Two week count-down

My Comprehensive Exams are in less than two weeks. Yes, you heard that right: LESS THAN TWO WEEKS!!!  Aaaaiiiiiieeeeeee!!!!  Two measley weeks in which to review all of well-woman gynecology, primary care, neonatology, antepartum, intrapartum, postpartum and professional issues.  Seems rather daunting and impossible, right?  I agree.  However, I’m doing my best not to dwell on the magnitude or impossibility of this task, but just devote myself to studying 6-8 hours a day, starting tomorrow.  Wish me luck!
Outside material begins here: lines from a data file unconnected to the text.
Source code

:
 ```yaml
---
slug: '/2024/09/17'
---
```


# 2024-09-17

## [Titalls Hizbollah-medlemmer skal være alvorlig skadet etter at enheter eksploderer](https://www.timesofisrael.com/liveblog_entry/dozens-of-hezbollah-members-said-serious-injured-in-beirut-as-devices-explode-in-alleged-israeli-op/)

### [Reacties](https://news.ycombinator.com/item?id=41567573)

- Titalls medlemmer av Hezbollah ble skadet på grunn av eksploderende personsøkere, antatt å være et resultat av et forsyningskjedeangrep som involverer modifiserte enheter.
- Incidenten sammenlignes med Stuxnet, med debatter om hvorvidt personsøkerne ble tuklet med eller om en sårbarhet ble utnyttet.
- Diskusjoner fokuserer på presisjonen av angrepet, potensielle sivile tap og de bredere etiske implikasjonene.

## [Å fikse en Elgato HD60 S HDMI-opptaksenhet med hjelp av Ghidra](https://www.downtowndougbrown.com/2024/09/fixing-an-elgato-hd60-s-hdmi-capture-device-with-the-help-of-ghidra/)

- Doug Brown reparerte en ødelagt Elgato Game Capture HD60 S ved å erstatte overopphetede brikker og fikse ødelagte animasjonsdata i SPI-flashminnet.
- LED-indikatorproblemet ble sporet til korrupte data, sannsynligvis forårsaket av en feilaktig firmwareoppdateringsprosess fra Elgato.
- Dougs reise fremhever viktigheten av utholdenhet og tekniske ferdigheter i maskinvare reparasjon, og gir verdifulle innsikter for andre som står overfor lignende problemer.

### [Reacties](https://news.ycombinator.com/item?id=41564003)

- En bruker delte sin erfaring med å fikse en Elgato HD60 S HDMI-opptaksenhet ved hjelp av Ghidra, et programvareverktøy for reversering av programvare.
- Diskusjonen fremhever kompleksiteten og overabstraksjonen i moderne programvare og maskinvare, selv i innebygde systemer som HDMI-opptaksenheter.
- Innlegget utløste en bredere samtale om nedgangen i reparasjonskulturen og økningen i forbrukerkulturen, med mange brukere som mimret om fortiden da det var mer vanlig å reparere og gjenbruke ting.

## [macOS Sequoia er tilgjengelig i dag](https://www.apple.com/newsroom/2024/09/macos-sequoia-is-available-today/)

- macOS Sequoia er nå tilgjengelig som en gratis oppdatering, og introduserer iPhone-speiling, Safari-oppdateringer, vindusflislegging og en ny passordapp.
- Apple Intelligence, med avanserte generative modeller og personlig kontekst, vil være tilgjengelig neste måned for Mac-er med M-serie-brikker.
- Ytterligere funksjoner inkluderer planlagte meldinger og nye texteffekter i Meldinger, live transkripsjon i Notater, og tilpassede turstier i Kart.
And in other news, today was my last day in the clinic for the next two weeks (in deference to the upcoming Comps)…and you know what?  I actually was feeling really comfortable there today, something I really wasn’t expecting.  My speed has improved dramatically over the past few weeks—in fact, today I found myself waiting for my preceptor to get around to double-checking my fundal heights etc. etc., instead of her waiting for me—and I’ve been working more consistently with just one preceptor for the last several clinicals, which has also really made a difference.  Today I did three initial OB visits and 4 revisits; I diagnosed an umbilical hernia, referred a woman for colposcopy, did a test of cure on a treated urinary tract infection, scheduled GTTs and GCTs and PPD readings and Hep B antibody testing and all sorts of other sundry lab work, did lots of amazing counselling, performed a very, very gentle speculum on an 18 year old having her very first pap, talking her through it and managing to not traumatize her in the process (I hope).  I felt like my paperwork was thorough while still being concise, I was dotting all of my i’s and crossing my t’s, managing appropriate follow-up on all of the abnormals (and recognizing the abnormals in the first place!).  I dunno…things just went really smoothly today, and I actually felt competent.  Wow, what a lovely feeling that is!  I’ve always loved labor and delivery so much more than my time in the clinic, but lately the clinic has really started to grow on me, and I’m enjoying it a lot too.  How ironic that I’m finally getting the hang of it and settling in just in time to leave (isn’t that how it always seems to go?). I only have three more weeks of clinicals after this, that’s it!  Argh, just when I’m getting useful and helpful and good, and really putting the pieces together…but at least I’ve gotten to end on a high-note.